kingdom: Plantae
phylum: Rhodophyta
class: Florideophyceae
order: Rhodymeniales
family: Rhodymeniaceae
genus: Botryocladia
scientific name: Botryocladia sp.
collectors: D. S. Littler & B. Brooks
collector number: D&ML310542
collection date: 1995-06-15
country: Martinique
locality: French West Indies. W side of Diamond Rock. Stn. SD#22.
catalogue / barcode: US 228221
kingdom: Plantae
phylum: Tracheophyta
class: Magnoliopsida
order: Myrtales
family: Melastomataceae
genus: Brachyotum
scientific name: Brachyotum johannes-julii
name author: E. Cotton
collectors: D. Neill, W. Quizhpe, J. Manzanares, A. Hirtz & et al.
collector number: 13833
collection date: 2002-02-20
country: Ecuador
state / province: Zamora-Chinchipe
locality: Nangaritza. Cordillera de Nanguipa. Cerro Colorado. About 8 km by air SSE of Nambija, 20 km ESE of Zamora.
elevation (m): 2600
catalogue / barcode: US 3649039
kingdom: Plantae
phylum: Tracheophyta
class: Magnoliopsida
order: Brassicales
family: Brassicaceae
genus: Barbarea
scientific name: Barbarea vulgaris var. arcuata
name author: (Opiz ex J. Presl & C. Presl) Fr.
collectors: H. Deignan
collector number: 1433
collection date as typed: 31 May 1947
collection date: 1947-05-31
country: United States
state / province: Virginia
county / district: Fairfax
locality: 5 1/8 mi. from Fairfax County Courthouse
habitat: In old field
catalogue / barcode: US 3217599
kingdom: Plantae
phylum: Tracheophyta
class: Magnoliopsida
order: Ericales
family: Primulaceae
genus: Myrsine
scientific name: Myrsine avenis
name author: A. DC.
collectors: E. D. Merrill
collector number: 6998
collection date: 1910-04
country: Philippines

###

### Task objective
Reproduce the listing above with every "collectors" switched to "collected by", leaving everything else unchanged.

### The response
kingdom: Plantae
phylum: Rhodophyta
class: Florideophyceae
order: Rhodymeniales
family: Rhodymeniaceae
genus: Botryocladia
scientific name: Botryocladia sp.
collected by: D. S. Littler & B. Brooks
collector number: D&ML310542
collection date: 1995-06-15
country: Martinique
locality: French West Indies. W side of Diamond Rock. Stn. SD#22.
catalogue / barcode: US 228221
kingdom: Plantae
phylum: Tracheophyta
class: Magnoliopsida
order: Myrtales
family: Melastomataceae
genus: Brachyotum
scientific name: Brachyotum johannes-julii
name author: E. Cotton
collected by: D. Neill, W. Quizhpe, J. Manzanares, A. Hirtz & et al.
collector number: 13833
collection date: 2002-02-20
country: Ecuador
state / province: Zamora-Chinchipe
locality: Nangaritza. Cordillera de Nanguipa. Cerro Colorado. About 8 km by air SSE of Nambija, 20 km ESE of Zamora.
elevation (m): 2600
catalogue / barcode: US 3649039
kingdom: Plantae
phylum: Tracheophyta
class: Magnoliopsida
order: Brassicales
family: Brassicaceae
genus: Barbarea
scientific name: Barbarea vulgaris var. arcuata
name author: (Opiz ex J. Presl & C. Presl) Fr.
collected by: H. Deignan
collector number: 1433
collection date as typed: 31 May 1947
collection date: 1947-05-31
country: United States
state / province: Virginia
county / district: Fairfax
locality: 5 1/8 mi. from Fairfax County Courthouse
habitat: In old field
catalogue / barcode: US 3217599
kingdom: Plantae
phylum: Tracheophyta
class: Magnoliopsida
order: Ericales
family: Primulaceae
genus: Myrsine
scientific name: Myrsine avenis
name author: A. DC.
collected by: E. D. Merrill
collector number: 6998
collection date: 1910-04
country: Philippines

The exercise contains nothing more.